I’ve come across a few posts lately as well as some confusion (in the office and in blogs) about the roles and responsibilities of the CIO (Chief Information Officer). A CIO is not “the computer guy,” “web guy,” or “a techie.” A CIO essentially bridges the communication barrier, knowledge, and strategic gap between the many departments of a business that require technology (whether they realize it or not) to solve business problems.
The CIO is a strategic position because it requires big-picture thinking, and the ability to quickly and effectively identify broken processes (or lack thereof) where technology can be integrated to improve efficiency and the bottom line — or better yet, drive new business and capture market share. Driving new business and capturing market share is really a critical area where a CIO can contribute — because it requires a heavy dose of business intelligence and market awareness.
But I thought the CIO was the head of the IT department?
The IT department is an operational entity, responsible for executing the support of the daily technical needs of employees, implementing new technology as a result of a business need, or implementing/building new services as a result of a business need.

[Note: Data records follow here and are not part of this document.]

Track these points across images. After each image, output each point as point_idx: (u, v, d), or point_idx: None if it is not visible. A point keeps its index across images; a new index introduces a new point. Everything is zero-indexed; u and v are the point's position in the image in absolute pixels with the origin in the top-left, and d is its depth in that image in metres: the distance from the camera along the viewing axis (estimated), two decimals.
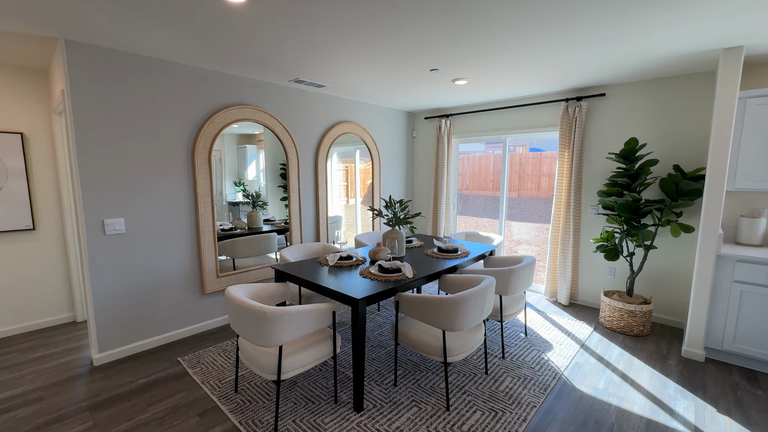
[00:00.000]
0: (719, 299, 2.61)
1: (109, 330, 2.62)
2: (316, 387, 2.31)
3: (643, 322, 3.06)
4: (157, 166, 2.75)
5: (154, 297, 2.81)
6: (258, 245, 3.50)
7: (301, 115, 3.70)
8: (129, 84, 2.57)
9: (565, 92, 3.71)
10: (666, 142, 3.20)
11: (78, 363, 2.61)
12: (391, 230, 2.96)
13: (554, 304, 3.79)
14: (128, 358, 2.67)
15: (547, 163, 11.08)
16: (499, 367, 2.55)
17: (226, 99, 3.10)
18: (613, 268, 3.57)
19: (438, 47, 2.46)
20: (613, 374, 2.50)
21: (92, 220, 2.49)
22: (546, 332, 3.12)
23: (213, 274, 3.12)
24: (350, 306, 2.01)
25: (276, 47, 2.45)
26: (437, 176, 4.82)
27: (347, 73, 3.10)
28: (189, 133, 2.90)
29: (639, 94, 3.30)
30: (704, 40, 2.33)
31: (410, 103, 4.39)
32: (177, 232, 2.89)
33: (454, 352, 2.09)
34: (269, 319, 1.77)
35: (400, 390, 2.29)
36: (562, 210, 3.75)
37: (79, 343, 2.92)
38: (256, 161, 3.39)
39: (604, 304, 3.25)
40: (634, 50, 2.52)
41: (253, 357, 1.97)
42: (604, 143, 3.53)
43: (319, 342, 2.07)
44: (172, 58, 2.69)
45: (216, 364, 2.59)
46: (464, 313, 2.00)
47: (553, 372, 2.50)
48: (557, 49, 2.50)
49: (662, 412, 2.10)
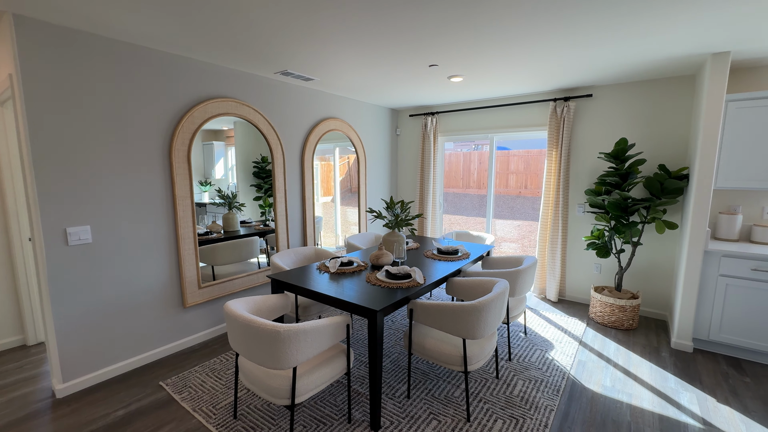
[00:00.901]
0: (706, 292, 2.75)
1: (75, 355, 2.26)
2: (325, 406, 2.13)
3: (632, 316, 3.18)
4: (129, 166, 2.41)
5: (127, 314, 2.47)
6: (240, 251, 3.22)
7: (287, 110, 3.45)
8: (92, 70, 2.22)
9: (553, 92, 3.76)
10: (650, 142, 3.33)
11: (36, 396, 2.23)
12: (392, 233, 2.83)
13: (544, 301, 3.85)
14: (99, 386, 2.33)
15: (513, 161, 11.48)
16: (508, 370, 2.51)
17: (206, 91, 2.79)
18: (599, 264, 3.68)
19: (440, 42, 2.35)
20: (615, 370, 2.54)
21: (52, 228, 2.12)
22: (543, 330, 3.14)
23: (194, 285, 2.81)
24: (366, 318, 1.86)
25: (266, 33, 2.22)
26: (423, 175, 4.74)
27: (341, 66, 2.91)
28: (165, 128, 2.57)
29: (624, 95, 3.41)
30: (693, 45, 2.41)
31: (396, 100, 4.26)
32: (153, 239, 2.56)
33: (473, 360, 2.01)
34: (284, 339, 1.57)
35: (414, 402, 2.17)
36: (551, 208, 3.81)
37: (33, 371, 2.51)
38: (224, 159, 3.08)
39: (595, 300, 3.34)
40: (623, 53, 2.57)
41: (259, 380, 1.76)
42: (591, 143, 3.62)
43: (332, 359, 1.90)
44: (144, 42, 2.36)
45: (206, 386, 2.32)
46: (486, 319, 1.92)
47: (560, 372, 2.50)
48: (551, 49, 2.48)
49: (670, 406, 2.15)
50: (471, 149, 13.79)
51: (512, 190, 11.37)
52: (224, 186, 3.10)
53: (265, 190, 3.38)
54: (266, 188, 3.38)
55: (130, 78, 2.37)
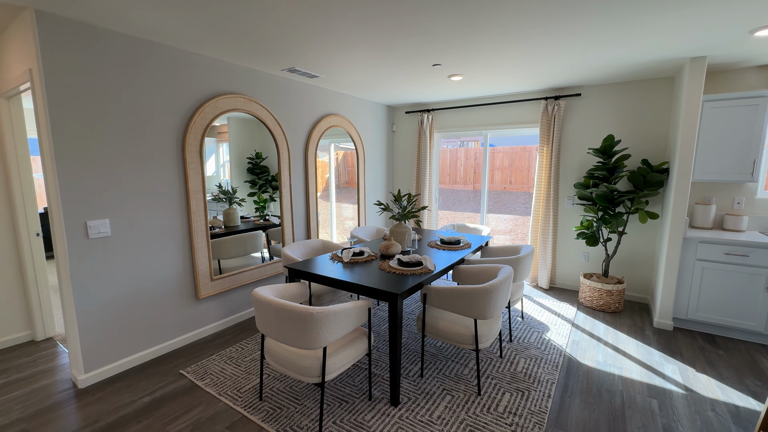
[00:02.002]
0: (684, 276, 3.02)
1: (96, 346, 2.31)
2: (345, 386, 2.26)
3: (618, 300, 3.44)
4: (145, 161, 2.46)
5: (144, 305, 2.53)
6: (245, 245, 3.29)
7: (292, 106, 3.53)
8: (111, 65, 2.25)
9: (545, 91, 3.98)
10: (634, 139, 3.59)
11: (57, 387, 2.27)
12: (399, 224, 2.97)
13: (536, 289, 4.09)
14: (119, 375, 2.38)
15: (499, 157, 11.81)
16: (510, 350, 2.71)
17: (217, 87, 2.85)
18: (587, 253, 3.94)
19: (447, 43, 2.50)
20: (606, 348, 2.78)
21: (74, 222, 2.16)
22: (539, 315, 3.36)
23: (207, 278, 2.88)
24: (386, 301, 2.00)
25: (281, 31, 2.31)
26: (419, 171, 4.90)
27: (348, 65, 3.02)
28: (178, 123, 2.62)
29: (611, 95, 3.65)
30: (674, 50, 2.64)
31: (393, 97, 4.39)
32: (167, 232, 2.62)
33: (483, 339, 2.18)
34: (316, 320, 1.70)
35: (427, 381, 2.33)
36: (542, 201, 4.03)
37: (48, 365, 2.53)
38: (216, 155, 3.08)
39: (585, 286, 3.58)
40: (610, 56, 2.79)
41: (290, 361, 1.87)
42: (579, 139, 3.86)
43: (355, 340, 2.03)
44: (159, 39, 2.41)
45: (226, 373, 2.41)
46: (495, 300, 2.09)
47: (557, 350, 2.71)
48: (546, 50, 2.66)
49: (656, 376, 2.40)
50: (457, 146, 14.06)
51: (497, 185, 11.70)
52: (216, 182, 3.09)
53: (260, 186, 3.41)
54: (261, 184, 3.41)
55: (145, 74, 2.41)
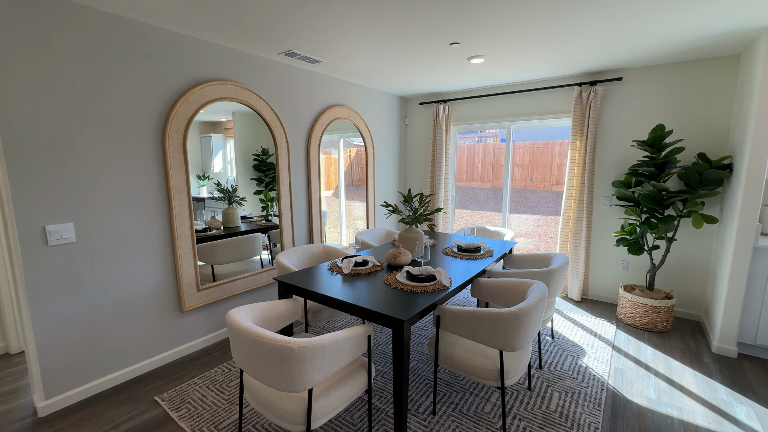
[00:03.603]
0: (753, 293, 2.51)
1: (58, 368, 2.01)
2: (341, 424, 1.89)
3: (667, 318, 2.94)
4: (118, 156, 2.14)
5: (117, 321, 2.22)
6: (241, 249, 2.96)
7: (291, 96, 3.17)
8: (73, 45, 1.94)
9: (578, 76, 3.49)
10: (686, 130, 3.07)
11: (16, 414, 1.99)
12: (409, 229, 2.57)
13: (565, 300, 3.62)
14: (86, 402, 2.08)
15: (519, 153, 11.22)
16: (540, 380, 2.28)
17: (204, 73, 2.52)
18: (626, 261, 3.44)
19: (465, 15, 2.07)
20: (657, 379, 2.31)
21: (28, 226, 1.86)
22: (571, 333, 2.90)
23: (192, 287, 2.56)
24: (390, 328, 1.62)
25: (275, 7, 1.94)
26: (434, 167, 4.48)
27: (352, 45, 2.63)
28: (157, 113, 2.30)
29: (658, 78, 3.14)
30: (745, 19, 2.13)
31: (406, 86, 3.98)
32: (145, 237, 2.31)
33: (510, 374, 1.77)
34: (299, 357, 1.33)
35: (441, 420, 1.93)
36: (574, 201, 3.55)
37: (15, 384, 2.26)
38: (223, 152, 2.82)
39: (625, 300, 3.10)
40: (658, 31, 2.31)
41: (269, 403, 1.51)
42: (619, 130, 3.36)
43: (351, 375, 1.66)
44: (132, 15, 2.08)
45: (206, 401, 2.08)
46: (527, 328, 1.68)
47: (598, 382, 2.27)
48: (582, 24, 2.21)
49: (727, 423, 1.92)
50: (475, 142, 13.51)
51: (517, 183, 11.12)
52: (223, 180, 2.84)
53: (266, 184, 3.11)
54: (267, 182, 3.11)
55: (118, 55, 2.09)
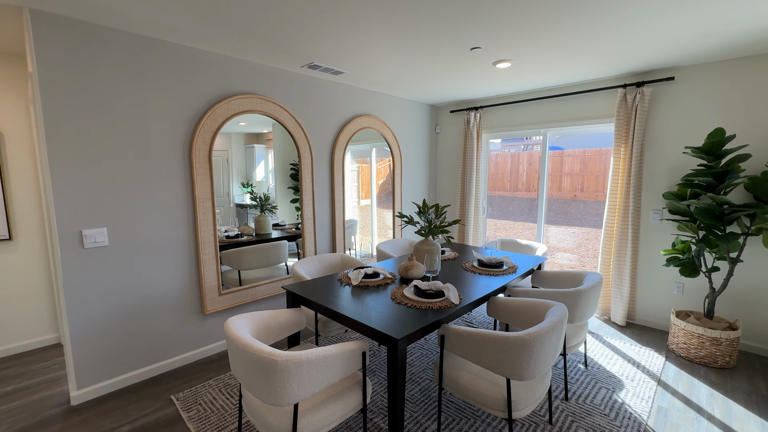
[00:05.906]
0: None
1: (90, 362, 2.19)
2: None
3: (730, 352, 2.53)
4: (148, 166, 2.31)
5: (143, 321, 2.37)
6: (267, 255, 3.05)
7: (315, 107, 3.24)
8: (110, 66, 2.13)
9: (622, 77, 3.18)
10: (752, 134, 2.66)
11: (53, 401, 2.19)
12: (424, 241, 2.48)
13: (607, 324, 3.26)
14: (112, 395, 2.23)
15: (568, 161, 10.53)
16: (564, 413, 2.05)
17: (229, 87, 2.65)
18: (681, 284, 3.03)
19: (482, 16, 1.97)
20: (711, 425, 1.97)
21: (68, 230, 2.06)
22: (608, 362, 2.60)
23: (215, 292, 2.67)
24: (386, 345, 1.54)
25: (293, 21, 1.99)
26: (464, 176, 4.32)
27: (371, 55, 2.62)
28: (185, 126, 2.45)
29: (716, 77, 2.76)
30: None
31: (435, 94, 3.90)
32: (171, 243, 2.45)
33: (520, 406, 1.60)
34: (282, 370, 1.30)
35: None
36: (618, 214, 3.22)
37: (58, 372, 2.49)
38: (265, 161, 3.01)
39: (677, 328, 2.72)
40: (721, 20, 2.00)
41: (259, 414, 1.50)
42: (671, 136, 2.99)
43: (344, 392, 1.60)
44: (162, 35, 2.25)
45: (216, 404, 2.14)
46: (537, 356, 1.51)
47: (634, 422, 1.98)
48: (623, 19, 1.99)
49: None
50: (520, 150, 12.95)
51: (566, 193, 10.41)
52: (264, 188, 3.03)
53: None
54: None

IT still needs the “business need” delivered to them as well as an operational manager who manages the department. Depending on the size of the organization, there may be multiple operational managers within the various divisions of IT. The CIO will guide the functional managers in IT to implement solutions that satisfy current and future business needs/problems.
Why don’t other departments just talk to the operational manager(s) of IT?
Typically, departments (marketing, HR, Finance, engineering, etc.), lack the technical expertise to be able to identify exactly what they need to solve their problem. IT can normally listen to these problems and provide a very specific solution. The problem is when these solutions are implemented in silos. Over time, you have many “one-off” IT projects, built as temporary fixes or workarounds that gradually grow into a substantial maintenance burden and waste of IT resources.
This is where a CIO-role plays a strategic role. The CIO has visibility to multiple departments and layers of the organization. The CIO thinks about all of the needs of the various departments, takes future needs into consideration, and plans for scalability. The “silo effect” is neither fun or fair to anybody in IT and as a company grows, managing all of these silos becomes cumbersome and uninspiring — and costly. To undo years and years of silo’d development is usually a major undertaking.
Alright, so the CIO doesn’t manage the IT employees. What is the CIO involved in, then?
To quote an excellent editor’s note from InformationWeek, “CIOs are less involved in day-to-day operations and technology implementation and more involved in business strategy, revenue generation, business-process management, and customer relations.” This article was written in July 2004 and still holds true today. The only addition I would make is that the CIO is also heavily involved in online strategy because it is such a critical customer touch-point and is a major source of revenue generation (directly via e-commerce or indirectly via offline sales), customer relations, and requires strategic business-process management.